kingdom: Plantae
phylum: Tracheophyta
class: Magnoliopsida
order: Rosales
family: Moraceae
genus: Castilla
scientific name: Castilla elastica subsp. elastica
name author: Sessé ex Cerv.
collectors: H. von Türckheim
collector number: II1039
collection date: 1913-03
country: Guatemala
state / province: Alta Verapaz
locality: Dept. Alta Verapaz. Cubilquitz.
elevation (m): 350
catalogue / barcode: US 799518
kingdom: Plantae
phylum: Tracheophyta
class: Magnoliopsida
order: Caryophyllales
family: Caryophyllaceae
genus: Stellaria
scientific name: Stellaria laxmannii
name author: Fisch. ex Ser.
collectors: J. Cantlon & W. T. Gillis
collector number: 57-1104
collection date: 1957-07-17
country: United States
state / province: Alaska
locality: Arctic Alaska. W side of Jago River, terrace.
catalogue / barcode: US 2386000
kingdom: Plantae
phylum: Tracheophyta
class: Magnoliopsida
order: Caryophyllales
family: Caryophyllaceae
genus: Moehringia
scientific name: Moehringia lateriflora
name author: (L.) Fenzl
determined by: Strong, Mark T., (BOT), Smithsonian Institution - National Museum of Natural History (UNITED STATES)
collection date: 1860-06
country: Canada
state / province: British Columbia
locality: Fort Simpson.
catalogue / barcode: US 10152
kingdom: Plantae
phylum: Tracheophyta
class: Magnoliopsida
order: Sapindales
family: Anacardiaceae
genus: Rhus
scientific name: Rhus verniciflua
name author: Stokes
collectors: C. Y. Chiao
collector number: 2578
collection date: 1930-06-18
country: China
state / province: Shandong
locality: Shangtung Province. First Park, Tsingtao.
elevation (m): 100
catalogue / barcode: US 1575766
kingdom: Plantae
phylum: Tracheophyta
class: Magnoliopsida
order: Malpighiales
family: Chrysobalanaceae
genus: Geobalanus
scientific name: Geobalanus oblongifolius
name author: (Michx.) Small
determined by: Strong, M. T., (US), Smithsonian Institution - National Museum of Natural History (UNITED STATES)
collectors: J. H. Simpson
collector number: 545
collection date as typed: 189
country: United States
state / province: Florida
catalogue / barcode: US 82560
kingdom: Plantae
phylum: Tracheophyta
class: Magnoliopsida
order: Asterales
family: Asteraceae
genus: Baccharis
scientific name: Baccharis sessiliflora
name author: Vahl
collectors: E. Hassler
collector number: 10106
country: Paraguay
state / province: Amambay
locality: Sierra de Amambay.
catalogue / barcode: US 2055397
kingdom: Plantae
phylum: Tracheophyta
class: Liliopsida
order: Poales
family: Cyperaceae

+===+

> _Set problem_
Present the stretch from the line containing "order: Asterales" through the last line of the items as a numbered list, omitting any blank lines.

> _Solution_
1. order: Asterales
2. family: Asteraceae
3. genus: Baccharis
4. scientific name: Baccharis sessiliflora
5. name author: Vahl
6. collectors: E. Hassler
7. collector number: 10106
8. country: Paraguay
9. state / province: Amambay
10. locality: Sierra de Amambay.
11. catalogue / barcode: US 2055397
12. kingdom: Plantae
13. phylum: Tracheophyta
14. class: Liliopsida
15. order: Poales
16. family: Cyperaceae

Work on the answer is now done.